--- DATA FOR THIS TASK Enclosed Below ---
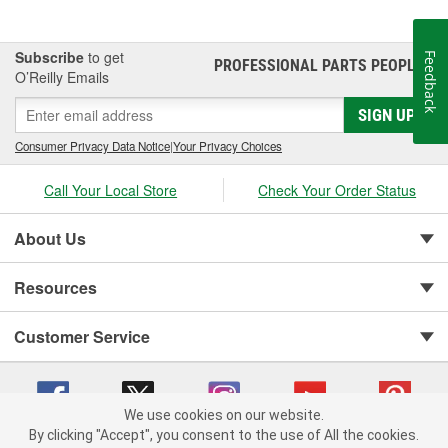
Subscribe
to get
Feedback
PROFESSIONAL PARTS PEOPLE
®
O’Reilly Emails
SIGN UP
Consumer Privacy Data Notice
|
Your Privacy Choices
Call Your Local Store
Check Your Order Status
About Us
Resources
Customer Service
We use cookies on our website.
By clicking "Accept", you consent to the use of All the cookies.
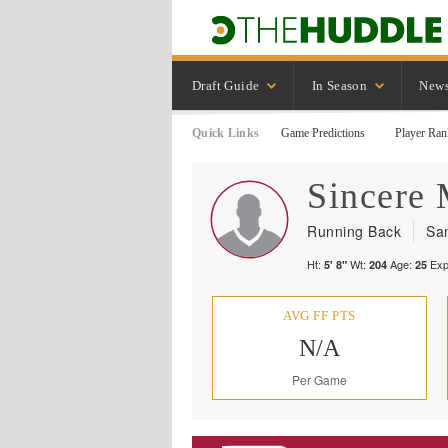
Draft Guide
In Season
New
Quick Links
Game Predictions
Player Ran
Sincere
Running Back
Sa
Ht:
Wt:
Age:
Exp
5' 8"
204
25
AVG FF PTS
N/A
Per Game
--- End of Enclosed DATA FOR THIS TASK ---
**EXERCISE DETAILS:** Every line above that contains "Privacy" counts once. Give the number of those lines and nothing more.

**ANSWER FOR THE TASK:** 2